Umschlagfoto: Heike Steinweg

eISBN 978-3-518-77528-8

www.suhrkamp.de

Widmung

Am Stadtrand, im Vorfeld

Wohl drei Dutzend Notizhefte habe ich in den letzten fünfzig Jahren gebraucht, und die meisten der darin festgehaltenen Einfälle, Beobachtungen oder Gedanken wurden in Erzählungen und Romane übertragen. Doch manche Zeilen widersetzten sich auch, waren ihr eigener Ort und stehen nun in diesem Buch. Es sind Segmente oder Splitter einer Geschichte, deren Herausgabe vielleicht die Hoffnung rechtfertigt, dass in ihren Zwischenräumen die Geschichten anderer beginnen. Die wären dann die Wasserzeichen auf den folgenden Seiten.

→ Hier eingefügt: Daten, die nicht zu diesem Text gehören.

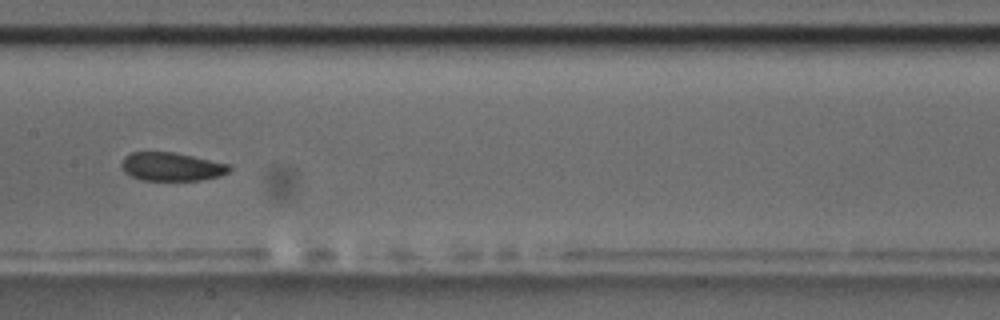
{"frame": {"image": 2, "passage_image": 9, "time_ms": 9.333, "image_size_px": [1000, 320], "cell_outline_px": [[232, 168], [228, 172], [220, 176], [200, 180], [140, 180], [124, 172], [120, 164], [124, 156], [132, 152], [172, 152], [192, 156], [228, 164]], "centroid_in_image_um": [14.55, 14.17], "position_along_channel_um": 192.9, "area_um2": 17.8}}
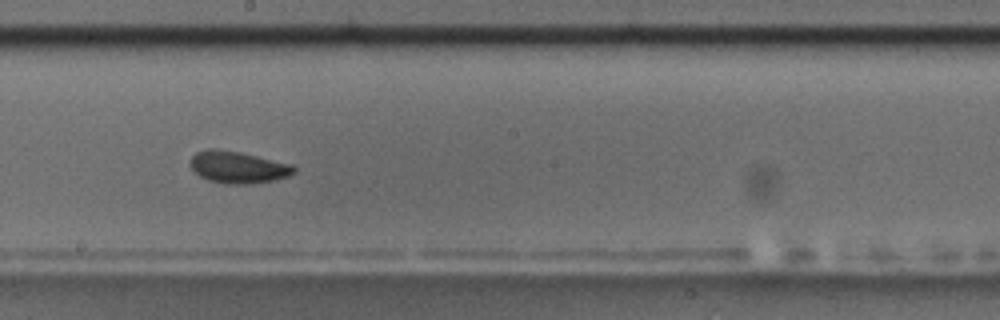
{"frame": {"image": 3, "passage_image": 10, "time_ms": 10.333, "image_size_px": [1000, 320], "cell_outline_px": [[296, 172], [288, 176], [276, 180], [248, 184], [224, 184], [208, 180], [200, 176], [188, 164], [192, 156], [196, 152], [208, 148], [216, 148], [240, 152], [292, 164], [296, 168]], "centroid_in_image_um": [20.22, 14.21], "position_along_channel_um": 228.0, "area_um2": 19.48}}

Berlin-Frohnau, im Frühjahr 2023

Motto

Wie viel hätte man zu wünschen und doch eigentlich nichts.

Hermann Hesse

Übersicht

Cover

Titel

Impressum

Widmung

Inhalt

Informationen zum Buch

Cover

Titel

Impressum

Widmung

Motto

Irgendwann werde ich besonnen sein

Informationen zum Buch

Theorie des Regens

Irgendwann werde ich besonnen sein

Irgendwann werde ich besonnen sein; irgendwann werde ich vernünftig sein und tot.

Auf den Autobahnbrücken meiner Jugend am Ortsrand, besoffen vor Sehnsucht, fühlte ich mich immer zurückgelassen – während unter mir alles in die Ferne flitzte.

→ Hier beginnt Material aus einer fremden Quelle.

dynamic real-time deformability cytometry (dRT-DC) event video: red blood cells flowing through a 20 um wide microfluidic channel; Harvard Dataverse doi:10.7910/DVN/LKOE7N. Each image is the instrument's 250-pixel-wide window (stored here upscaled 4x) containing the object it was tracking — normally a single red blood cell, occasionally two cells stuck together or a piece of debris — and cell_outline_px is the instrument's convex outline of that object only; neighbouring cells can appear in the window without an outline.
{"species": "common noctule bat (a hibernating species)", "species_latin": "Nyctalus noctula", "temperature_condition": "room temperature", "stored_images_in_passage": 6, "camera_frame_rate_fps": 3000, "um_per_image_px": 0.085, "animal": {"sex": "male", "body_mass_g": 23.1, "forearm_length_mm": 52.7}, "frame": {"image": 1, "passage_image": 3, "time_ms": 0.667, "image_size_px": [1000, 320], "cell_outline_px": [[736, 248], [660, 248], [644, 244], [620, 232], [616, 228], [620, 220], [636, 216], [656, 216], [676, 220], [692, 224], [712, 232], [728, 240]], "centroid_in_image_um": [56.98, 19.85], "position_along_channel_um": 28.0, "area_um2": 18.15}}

Ist es nicht wahr, was ich irgendwo bei Musil gelesen habe? Wenn ich schreibe: Geschieht das nicht in einem Zustand, der der Liebe ähnelt, egal worum es geht?

»Dichter« wäre ein Titel für mich. Wie in der Kindheit, bei unseren Kämpfen im Brachland, »Apache« (nur die Idioten wollten »Cowboy« sein).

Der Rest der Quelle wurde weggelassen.